Ödüle layık görülmesinin kendisini gururlandırdığını vurgulayan Kemaloğlu, çalışmalarının takdir edilmesinin insanı mutlu ettiğini dile getirdi.
Kemaloğlu, sosyal bilimler ve tarih alanlarına özellikle son dönemde önem verilmeye başlanıldığına dikkati çekerek, "Son yıllarda görüyoruz ki tarih alanına hem ilgi hem de devletin teşviki var. Bundan sonraki çalışmalarımda da beni daha fazla teşvik edecek. Çünkü yapılacak çok iş var. Türkiye'de az araştırılmış konuların sayısı az değil." değerlendirmesinde bulundu.
"Türkiye'de Altın Orda araştırmaları son dönemde ivme kazandı"Altın Orda'nın Türkiye ve Rusya'nın yanı sıra bütün dünyada ilgi çeken konuların başında geldiğini ifade eden Kemaloğlu, şunları kaydetti:
"(Eser) Türkiye açısından neden önemli? Türkiye'de Altın Orda araştırmaları ancak son dönemde ivme kazanmaya başladı. Yakın zamana kadar çok fazla eser yoktu. Sadece Altın Orda ve Rusya adlı eserim değil, diğer çalışmalarım da genel itibarıyla Altın Orda ve çevresi, hanlıklar veya Türk Rus münasebetleriyle ilgili. Türkiye için böyle bir katkı sağladığını düşünüyorum. Rusya için nasıl katkı sağladığına gelince, Altın Orda, Rusya'da araştırılan konuların başında geliyor. Her ne kadar 1944'te bu devletin tarihinin araştırılması yasaklanmış olsa da. İlginç bir husus. Bir tehdit olarak görüyor aynı zamanda. Altın Orda bütün Türk halklarının ortak mirasıdır.

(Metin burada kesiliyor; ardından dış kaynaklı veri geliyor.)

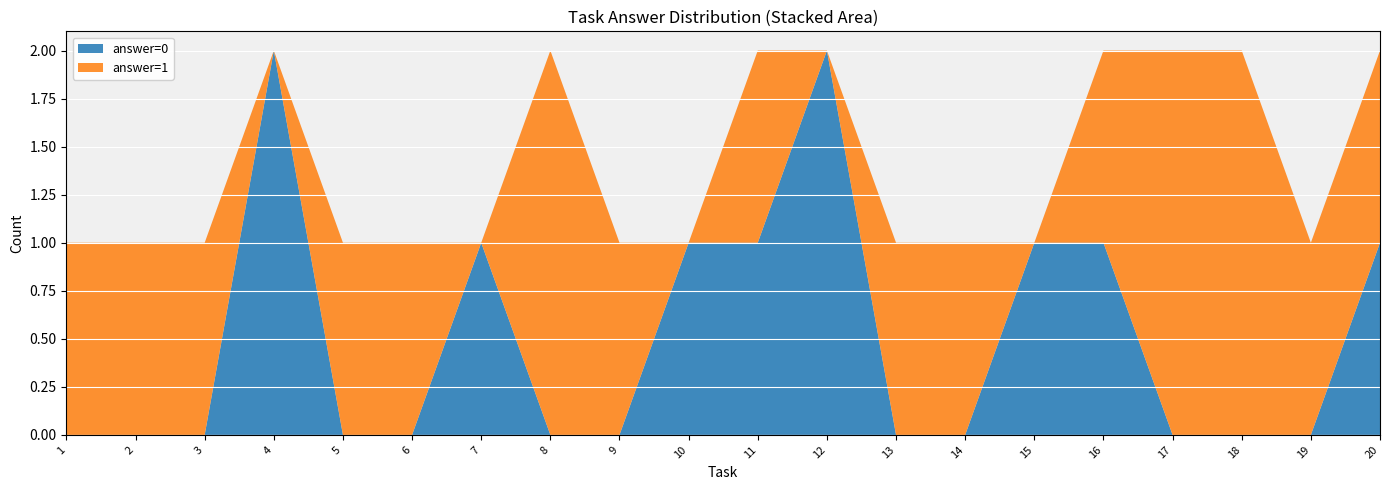

The value of answer=0 at 11 is 1. True or false?

True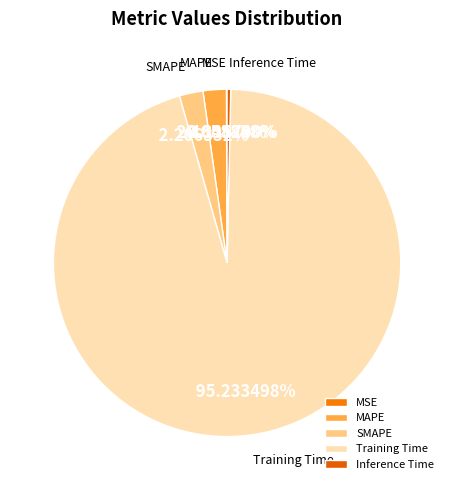

How much of the chart is everything except SMAPE?

97.8%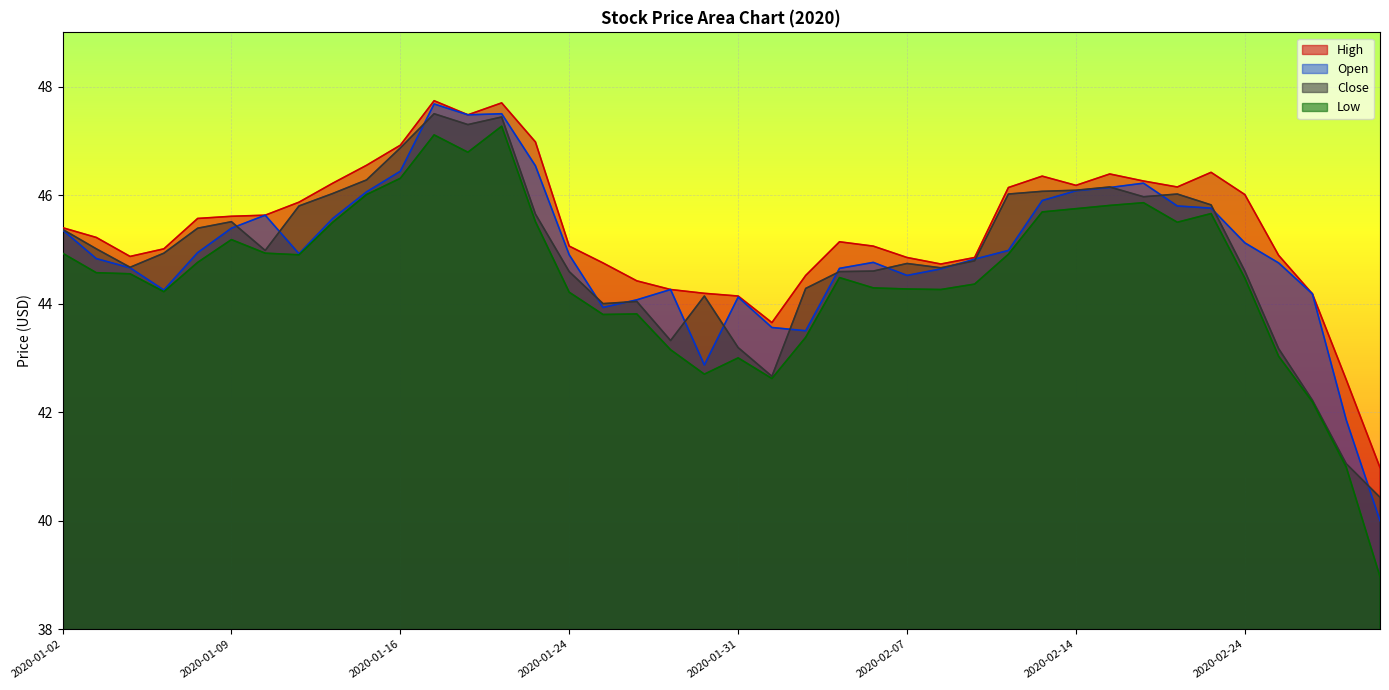

Does the chart display data point markers on the line(s)?

No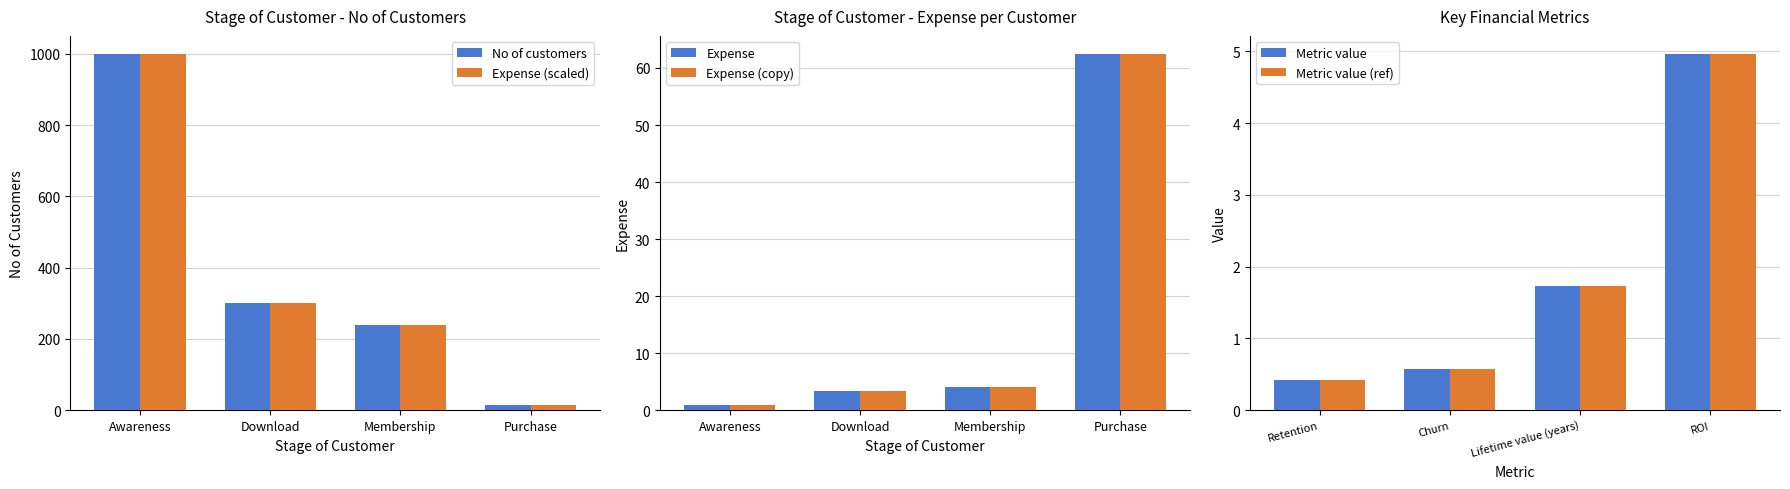

Reading left to right, what are all the values shown in this chart?

No of customers: Awareness=1000.0	Download=300.0	Membership=240.0	Purchase=16.0
Expense (scaled): Awareness=1000.0	Download=300.0	Membership=240.0	Purchase=16.0
Expense: Awareness=1.0	Download=3.3	Membership=4.2	Purchase=62.5
Expense (copy): Awareness=1.0	Download=3.3	Membership=4.2	Purchase=62.5
Metric value: Retention=0.4	Churn=0.6	Lifetime value (years)=1.7	ROI=5.0
Metric value (ref): Retention=0.4	Churn=0.6	Lifetime value (years)=1.7	ROI=5.0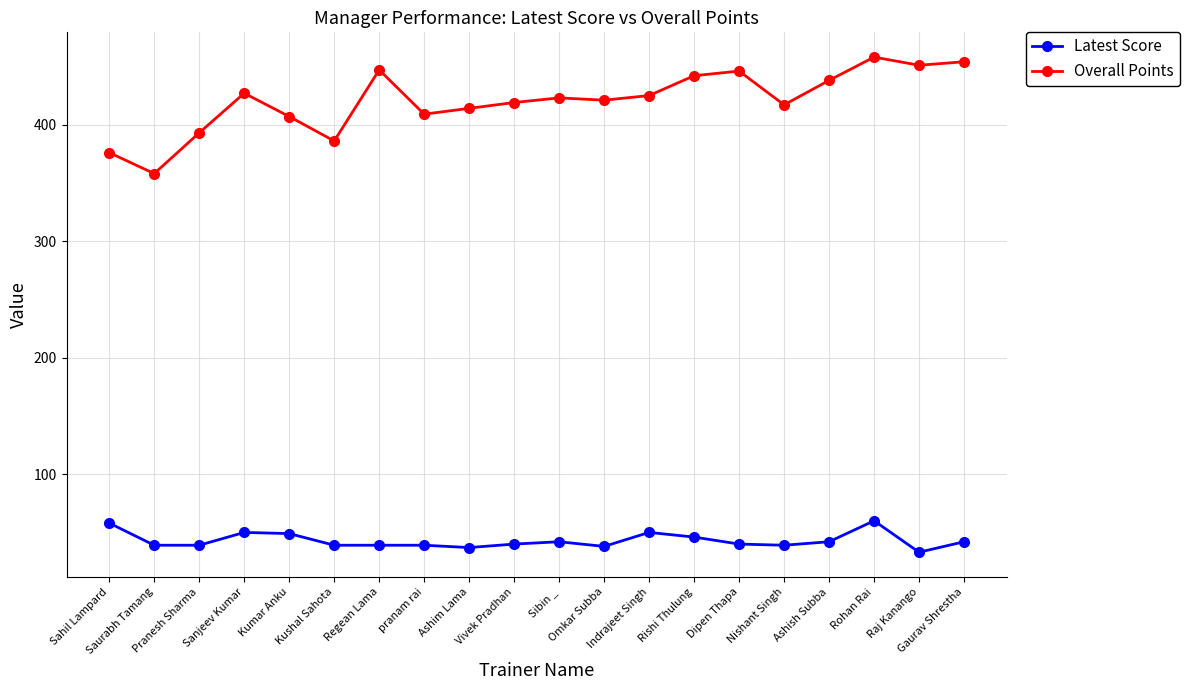

How many series are shown in this chart?

2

Çalışmamda Altın Orda'nın Rusya üzerindeki etkisi üzerinde durdum ve Rusça'ya tercüme edildikten sonra da yine büyük bir ilgi gördüğünü biliyorum. Tanıtım yazıları yazıldı. Orta Asya'dan Doğu Avrupa'ya kadar şüphesiz Batı'da da bu devletin tarihine hep ilgi olmuştur. İngiltere, Almanya ve Amerika'da da bu konuyla ilgili çalışmalar yapılıyor. Ümit ediyorum ki bu ve diğer çalışmalarım, Altın Orda ve Türk tarihi araştırmalarına küçük de olsa bir katkıda bulunuyordur."